Of course Canadians have made Westerns too, not just Hollywood oaters pretending to be there. Dan Candy’s Law (1974) aka for some odd reason Alien Thunder was an all-Canadian affair. It had Donald Sutherland, 39, post-MASH, pre-Day of the Locust, as Constable Dan Candy, determined to hunt down a Cree, Almighty Voice (Gordon Tootoosis, whose first film this was) who had shot down Candy’s pardner, Kevin McCarthy. Sutherland, in his first ever Western, is at full steam. And Chief Dan George is in it, as Almighty Voice’s leader, Sounding Sky. This was after Little Big Man and he hasn’t aged a bit. He looks well under 100. He was a Canadian, of course. We have Québécois Jean Duceppe as the Mountie Inspector, or Inspecteur, wiz a vary Franche accsont. His boss, the Brit General, is a complete idiot. The direction, by another Quebecker, Claude Fournier, is, however, very leisurely, not to say plain slow. Pursuit movies are hard to pace and this one often moves slower than a walking horse. Really, Dan Candy’s Law is a Canadian attempt at a real Western. We are in the West of North America at some time in the 1890s and it is a straight revenge/chase plot in which a loner hunts an Indian. But as the subject of this article is the American Western north of the border, we had better not dwell on it.
Or the likes of The Grey Fox (1982), based on the true story of Bill Miner, who staged Canada’s first train robbery in 1904. This is actually a first-class film, starring an excellent Richard Farnsworth as Ezra Allen Miner, known as Bill Miner and by a number of aliases, born in Michigan about 1847, who became a stagecoach hold-up man in California called The Gentleman Bandit, served many years in prison, but after release from San Quentin in 1901, moved north and, known now as The Grey Fox (Canadian spelling of the color – I mean colour), started robbing Canadian Pacific trains in British Columbia. It was directed by Phillip Borsos, a member of the ‘Vancouver School’, written by Canadian John Hunter and produced by Canadian Peter O’Brian with the cooperation of the Canadian Film Development Corporation.
Or take the comedy Gunless (2010) in which American gunfighter the Montana Kid arrives in Canada where the code of the West is not quite understood, or The Mountie (2011), a sort of Canadian spaghetti, if that’s not too implausible, or Six Reasons Why (2007), another spaghetti or post-spaghetti, or indeed several others.
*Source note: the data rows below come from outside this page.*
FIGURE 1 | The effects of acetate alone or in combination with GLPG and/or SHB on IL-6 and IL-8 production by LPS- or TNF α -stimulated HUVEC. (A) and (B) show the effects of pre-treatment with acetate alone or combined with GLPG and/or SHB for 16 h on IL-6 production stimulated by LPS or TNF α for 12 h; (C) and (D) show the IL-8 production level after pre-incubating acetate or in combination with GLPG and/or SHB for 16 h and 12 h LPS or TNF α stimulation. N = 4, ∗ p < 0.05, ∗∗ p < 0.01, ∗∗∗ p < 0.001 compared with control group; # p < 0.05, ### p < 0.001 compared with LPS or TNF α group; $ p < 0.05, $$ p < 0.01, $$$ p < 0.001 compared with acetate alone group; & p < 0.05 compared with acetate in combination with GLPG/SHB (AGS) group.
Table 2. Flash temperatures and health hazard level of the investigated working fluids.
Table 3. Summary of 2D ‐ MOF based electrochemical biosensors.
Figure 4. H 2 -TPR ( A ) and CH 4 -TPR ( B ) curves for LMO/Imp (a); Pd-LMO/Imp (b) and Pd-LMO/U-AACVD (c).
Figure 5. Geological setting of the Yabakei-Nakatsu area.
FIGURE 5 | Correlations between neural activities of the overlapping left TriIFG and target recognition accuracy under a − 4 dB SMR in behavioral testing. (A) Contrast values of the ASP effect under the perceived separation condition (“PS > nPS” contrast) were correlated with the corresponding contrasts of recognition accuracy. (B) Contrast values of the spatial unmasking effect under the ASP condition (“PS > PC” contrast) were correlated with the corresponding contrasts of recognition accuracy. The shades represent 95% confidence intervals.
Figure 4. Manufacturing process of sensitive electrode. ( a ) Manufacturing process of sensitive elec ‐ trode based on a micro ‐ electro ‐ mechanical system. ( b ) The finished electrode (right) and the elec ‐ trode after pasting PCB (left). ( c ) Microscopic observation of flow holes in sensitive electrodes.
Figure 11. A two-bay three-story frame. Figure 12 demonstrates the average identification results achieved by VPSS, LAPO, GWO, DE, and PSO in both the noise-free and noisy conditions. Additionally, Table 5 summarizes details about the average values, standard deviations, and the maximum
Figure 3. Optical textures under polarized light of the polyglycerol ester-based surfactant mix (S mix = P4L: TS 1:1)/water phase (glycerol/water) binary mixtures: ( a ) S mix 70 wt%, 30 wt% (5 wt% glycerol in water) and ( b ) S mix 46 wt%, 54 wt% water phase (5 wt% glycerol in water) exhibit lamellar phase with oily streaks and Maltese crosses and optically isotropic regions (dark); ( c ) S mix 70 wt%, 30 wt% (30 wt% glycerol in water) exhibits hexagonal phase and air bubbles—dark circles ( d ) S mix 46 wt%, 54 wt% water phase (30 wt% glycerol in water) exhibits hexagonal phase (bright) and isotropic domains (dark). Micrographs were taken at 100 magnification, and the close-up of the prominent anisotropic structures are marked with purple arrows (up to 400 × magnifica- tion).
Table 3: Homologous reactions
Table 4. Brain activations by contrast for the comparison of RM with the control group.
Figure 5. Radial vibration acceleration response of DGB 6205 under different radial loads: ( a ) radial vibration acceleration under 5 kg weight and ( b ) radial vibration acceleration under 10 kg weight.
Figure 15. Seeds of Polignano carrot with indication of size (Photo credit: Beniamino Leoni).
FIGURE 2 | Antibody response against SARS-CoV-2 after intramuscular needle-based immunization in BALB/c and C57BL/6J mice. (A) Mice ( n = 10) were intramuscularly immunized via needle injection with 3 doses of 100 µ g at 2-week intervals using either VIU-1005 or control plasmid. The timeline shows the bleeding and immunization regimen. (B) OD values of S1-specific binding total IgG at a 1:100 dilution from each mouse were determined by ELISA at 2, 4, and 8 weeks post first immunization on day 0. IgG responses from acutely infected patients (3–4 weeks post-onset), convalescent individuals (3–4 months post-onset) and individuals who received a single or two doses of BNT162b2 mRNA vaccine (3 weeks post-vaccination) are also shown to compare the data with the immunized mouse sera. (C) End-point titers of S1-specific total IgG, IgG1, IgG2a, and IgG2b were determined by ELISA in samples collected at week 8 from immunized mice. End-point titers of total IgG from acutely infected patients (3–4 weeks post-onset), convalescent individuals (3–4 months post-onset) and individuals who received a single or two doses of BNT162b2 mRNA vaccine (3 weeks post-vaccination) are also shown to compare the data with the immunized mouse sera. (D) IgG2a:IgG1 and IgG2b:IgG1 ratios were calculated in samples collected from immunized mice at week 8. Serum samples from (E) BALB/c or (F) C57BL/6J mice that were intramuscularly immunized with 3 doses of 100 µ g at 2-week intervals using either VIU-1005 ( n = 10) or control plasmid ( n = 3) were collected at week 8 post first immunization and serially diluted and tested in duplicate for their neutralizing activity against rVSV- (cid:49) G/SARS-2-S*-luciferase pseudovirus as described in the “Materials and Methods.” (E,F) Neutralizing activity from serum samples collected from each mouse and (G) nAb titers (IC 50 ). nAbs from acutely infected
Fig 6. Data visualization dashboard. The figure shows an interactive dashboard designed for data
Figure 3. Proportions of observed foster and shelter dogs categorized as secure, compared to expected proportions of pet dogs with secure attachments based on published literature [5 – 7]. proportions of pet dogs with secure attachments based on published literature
They are beyond my current remit.
Mexico was sometimes used as a refuge for outlaws and such, and it was also a place where the classic Western idea of the “little piece of land” could be found, that new frontier where you could settle down and run a ranch unmolested. That wasn’t quite the case with Canada. Yes, sometimes badmen did cross the northern border, or head for it, in an attempt to escape the law but I have never seen a Western in which the hero and heroine set off for Her Maj’s domains to start anew. They got close – you know, Montana and such – but cowboys don’t really go any further.
Well, that’s all I have to say about Westerns north of the border. Thanks for reading, if you got this far.